One teacher said Raucci should understand that professionals have the right to toast their bread. Others wrote about long lines at the microwaves as they waited to heat up their lunch.

At first, Raucci reacted calmly, allowing additional appliances but insisting that they be unplugged when not in use. He said he would decide which appliances got to stay.

Principal Alan Zemser fought back, accusing Raucci of trying to “usurp the authority of the principals.”

Zemser said he’d make his own decisions about each appliance in his school, adding that Superintendent John Falco had asked each principal to make their own judgments.

But a few months later, Eric Ely became superintendent and Raucci began inspecting school buildings at night in search of appliances.

In October 2006, he cut three extension cords in one night to try to stop teachers from using appliances he had not approved. In each case, the power cords were leading into locked closets that he couldn’t enter — and turned out not to be attached to appliances.

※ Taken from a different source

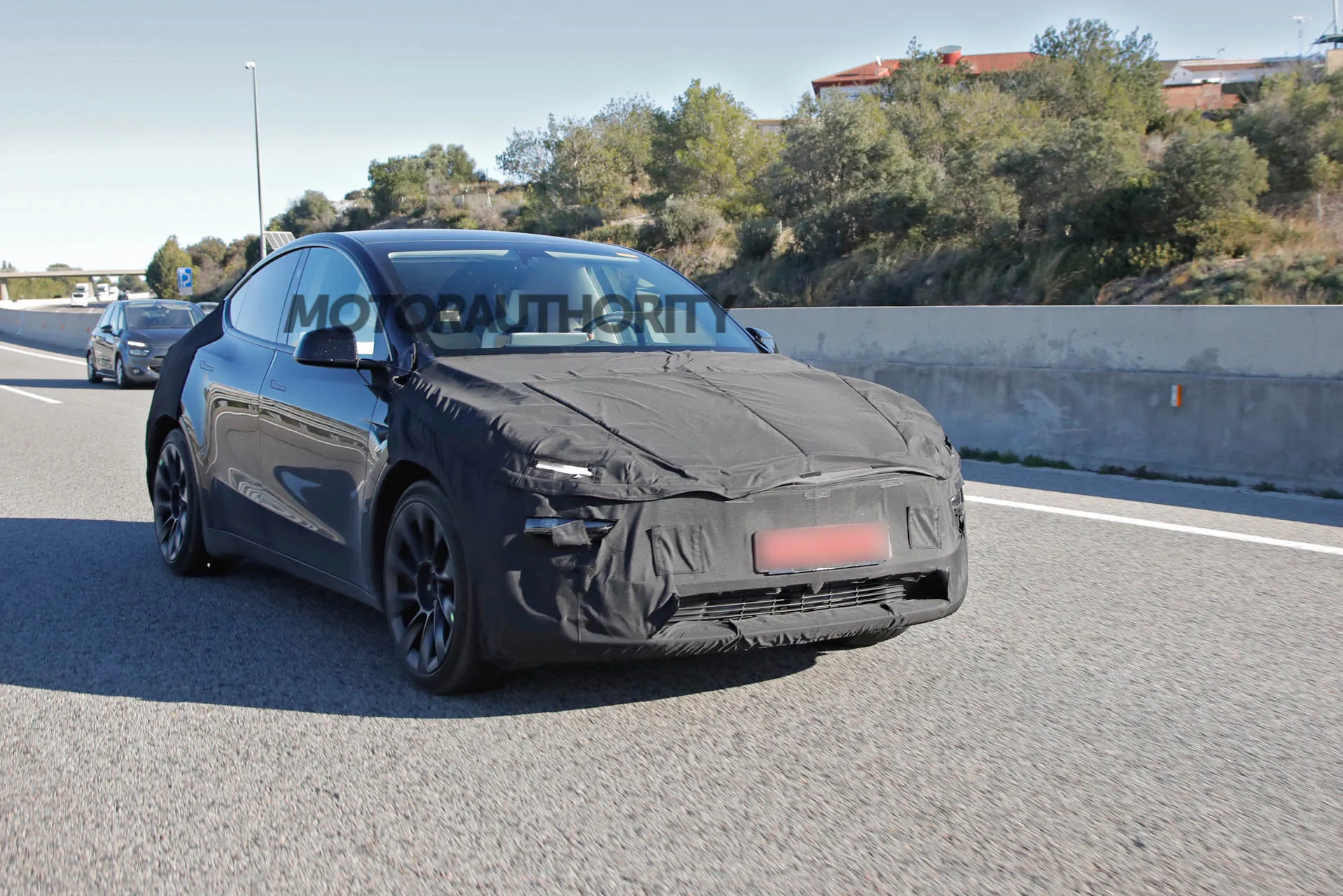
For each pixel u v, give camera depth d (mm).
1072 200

Assistant Superintendent Michael San Angelo quickly spoke with Raucci then sent Ely an email saying that Raucci had agreed never to cut cords again. Instead, San Angelo wrote, Raucci would notify the principal.

Raucci also wrote to the principal of the building in question, Gregory Fields, saying, “It has come to my attention yet again that I could be acting in extremes or treating people like children when trying to instill the importance of the Energy Conservation Guidelines that are set up throughout the school district.”

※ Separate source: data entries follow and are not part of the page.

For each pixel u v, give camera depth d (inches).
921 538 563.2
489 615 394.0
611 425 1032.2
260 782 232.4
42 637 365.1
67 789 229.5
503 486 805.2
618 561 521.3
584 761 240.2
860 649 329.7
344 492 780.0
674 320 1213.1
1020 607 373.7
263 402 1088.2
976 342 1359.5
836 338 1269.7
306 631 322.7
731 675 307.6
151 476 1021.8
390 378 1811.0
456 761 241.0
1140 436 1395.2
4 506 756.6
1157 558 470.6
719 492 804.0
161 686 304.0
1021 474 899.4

But Raucci defended himself, saying extension cords are a fire hazard.

For a few months, the secret inspections appeared to stop.

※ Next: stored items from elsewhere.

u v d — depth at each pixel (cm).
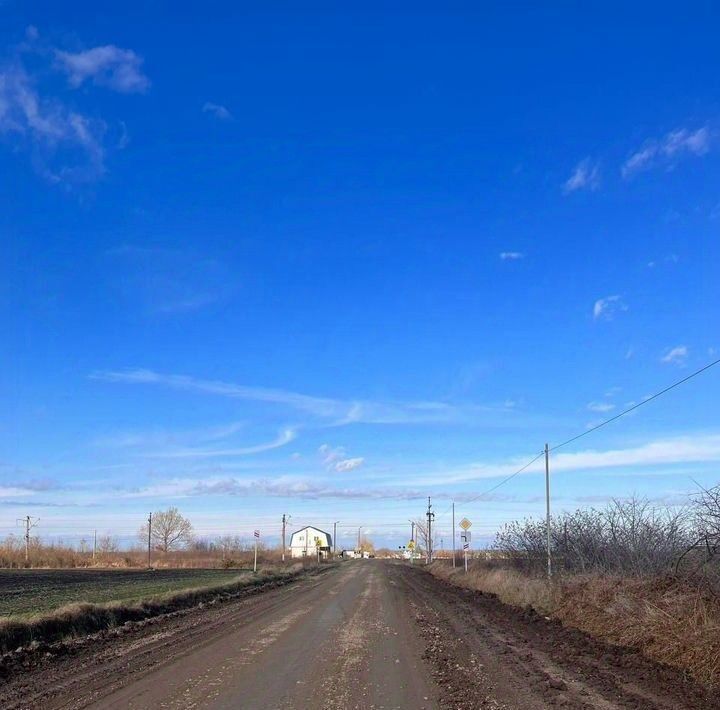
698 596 1341
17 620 1535
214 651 1408
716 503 1617
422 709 890
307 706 902
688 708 898
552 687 1031
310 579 5069
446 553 12650
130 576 5634
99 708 890
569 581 2256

Then Ely sent out a memo banning all “unapproved” appliances, and Raucci took action.

Empowered, Raucci set out to enforce the new directive. Many emails sent to Ely seeking permission for an appliance were forwarded, without comment, to Raucci, who wrote back to the applicant.

Raucci was confident enough of Ely’s support that when a teacher demanded a written, signed refusal for a refrigerator, he gave her Ely’s name.

With his new authority, Raucci began searching school buildings, opening filing cabinets and closets in search of any proof that the occupants were hiding unapproved appliances.

“I’ve found refrigerators, microwaves, toaster ovens and ‘electric blankets’ in drawers, closets, under desks, camouflaged under classroom material and even behind books on a bookshelf or on a window sill with the shades drawn,” he boasted in a 2008 email to Principal Michelle VanDerLinden. “The more they try to outsmart me, the smarter I get.”

In another email, he implied that he broke a teacher’s private lock in a closet and found a refrigerator powered by an extension cord. He opened the closet, he said, because he suspected the extension cord led to an illicit appliance.

Teachers began to criticize his methods, and the insults clearly struck a nerve. In an email to Principal Sean Inglee, Raucci fantasized about using those insults on the teachers who hid appliances in their classrooms.

He had just found a microwave hidden in the back corner of a classroom under a red tablecloth.

“I bet if I confronted the person in that room and told her what a sneaky, selfish, childish thing to do, she would say, ‘How dare you, I’m a professional and I expect to be treated like one,’ ” Raucci wrote.

He ended the email by implying that she was a child.

“Please see that she removes the microwave by the end of the day Friday or daddy will be by Saturday morning and take it away,” he wrote.